Despite overwhelming evidence that investing more money in early childhood education will yield huge dividends in the lives of South Carolina’s children, the typical refrain from Republicans who lead the legislature is cold and disheartening: “Well, you just can’t keep throwing money at education. You just can’t.”
Ahem. Yes, you can. And yes, you should.
You can invest more money by paying teachers better than average. You can invest more to give them the support they need so they can teach. You can upgrade technology. And you can get rid of old schools that aren’t good enough to be used as warehouses.
Yes, South Carolina’s leaders can do more for her children, more than a half million of whom live in poverty.
See what I mean?
But what does the legislature do again, year after year? It tries to get education on the cheap. Why? It certainly doesn’t help that we rank 49th from the top in state and local tax burden and 50th in state tax collections per capita, according to the Tax Foundation. All of the wailing and moaning about high taxes in South Carolina is a bunch of ridiculous hooey. We have a stressed-out system of public education because our leaders aren’t bold enough to innovate or courageous enough to do what’s right for the 693,000 children in our schools.
If you asked a financial adviser to characterize a business strategy that relied on tucking away a little money every month for retirement, the adviser would immediately agree that it was a conservative business strategy.
If families can do that for retirement, why can’t our leaders invest in our people -- to ensure them a better chance in life, a chance that would pay off to all of us with lower rates of poverty, incarceration, drug use, welfare and on and on?
A substantial investment in early childhood education -- making it possible for every 4-year-old in the state to attend some kind of pre-kindergarten program -- would pay off massively. If the state spent just 10 percent of its enormous $900 million in new revenues this year, it could guarantee pre-K programs across the state.
And look at the payoff in reducing poverty and giving more people a chance, according to the Riley Institute’s Don Gordon:
“The Pew Foundation uses national data to show that for every $10,000 spent on high quality pre-kindergarten programs which render children more ready for school and less likely to drop out, we save society a quarter of a million dollars in a dropout’s reduced contribution to society,” he told a group of state leaders at a late February conference.
Furthermore, “According to the Alliance for Excellent Education, if the number of male South Carolina students who graduated from high school increased by just 5 percent, our state’s economy could see a combination of crime-related savings and additional revenue of $151 million each year.”
Unfortunately, South Carolina legislators continue to underfund public education, year after year.
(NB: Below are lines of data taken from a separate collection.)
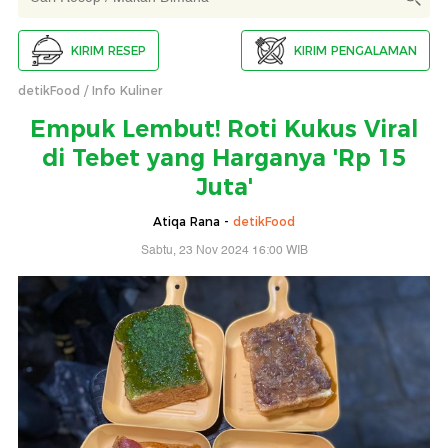
KIRIM RESEP
KIRIM PENGALAMAN
detikFood
Info Kuliner
Empuk Lembut! Roti Kukus Viral
di Tebet yang Harganya 'Rp 15
Juta'
Atiqa Rana -
detikFood
Sabtu, 23 Nov 2024 16:00 WIB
State law requires K-12 education to receive “base student funding” calculated through a long-accepted formula that may be due for an overhaul. But based on that formula over the last 20 years, state lawmakers have fully-funded education only five times.
If memory serves, those years were 1988, 1989, 1990, 1998 and 1999. If that's not accurate, I'd appreciate the correct data.
Last year, for example, the formula called for $2,790 in base student funding, but lawmakers provided about two thirds of that with $1,880 in funding, an improvement because the original plan was for funding to be $1,788 per student. (They upped the formula funding by moving around some funds and adding some one-time monies.)
For 2012-13, the House Ways and Means Committee is calling again for a base student cost of $1,788, which is $1,002 per student less than what is called for fully-funding education. If you extrapolate that to reflect the 693,431 students projected to be in public schools next year, lawmakers are considering a budget that would underfund South Carolina education by a whopping $694,817,862 less than the law requires.
Wow. And you wonder why South Carolina’s students lag the rest of the nation? Not investing $700 million a year certainly is one big reason. We can do better.